RCS chats are finally getting the privacy upgrade they have been missing: Apple and Google are rolling out end-to-end encryption for supported conversations, starting in beta today for iPhone users on iOS 26.5 and Android users on the latest Google Messages. On iPhone, the giveaway is a new lock icon in RCS chats, which should at least save everyone from guessing whether a thread is protected or just pretending to be modern SMS.
The change matters because RCS has been the awkward middle child of messaging for years – better than SMS, still not as secure as iMessage. End-to-end encryption means messages cannot be read while they travel between devices, and it is turned on by default. Apple says it will switch on automatically over time for both new and existing RCS conversations, assuming you have a supported carrier on the iPhone side.
What changes in RCS chats
- A new lock icon appears in encrypted RCS chats.
- Encryption is enabled by default.
- Rollout starts in beta on iPhone with iOS 26.5 and on Android in Google Messages.
This is also the result of a rare moment of cooperation in mobile messaging. Apple and Google have spent years defending their own ecosystems, but the move to secure RCS is a practical one: SMS has long been the weakest link, and cross-platform chats have been the obvious place to close the gap. iMessage still holds Apple’s best-in-class privacy crown, though that only helps if everyone in the conversation owns an Apple device.
Why this rollout is still only a beta
Beta is doing a lot of work here. It suggests the plumbing is ready enough to ship, but not ready enough to declare victory across every carrier, device, and region at once.

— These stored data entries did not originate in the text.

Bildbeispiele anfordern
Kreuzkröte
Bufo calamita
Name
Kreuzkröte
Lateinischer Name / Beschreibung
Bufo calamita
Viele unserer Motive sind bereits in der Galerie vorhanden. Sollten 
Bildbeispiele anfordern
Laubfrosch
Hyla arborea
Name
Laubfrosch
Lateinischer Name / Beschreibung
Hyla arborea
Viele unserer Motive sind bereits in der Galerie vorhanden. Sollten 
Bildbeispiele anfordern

That’s the story with RCS: the standard is mature, the ecosystem is not, and the real test will be whether encryption becomes boringly invisible instead of weirdly inconsistent.
For now, the lock icon is the clearest sign that the industry is finally dragging mainstream messaging toward a baseline users should have had years ago. The interesting question is whether this becomes the default expectation for all RCS traffic quickly, or whether carrier support and staggered rollouts keep the feature feeling more like a demo than a standard.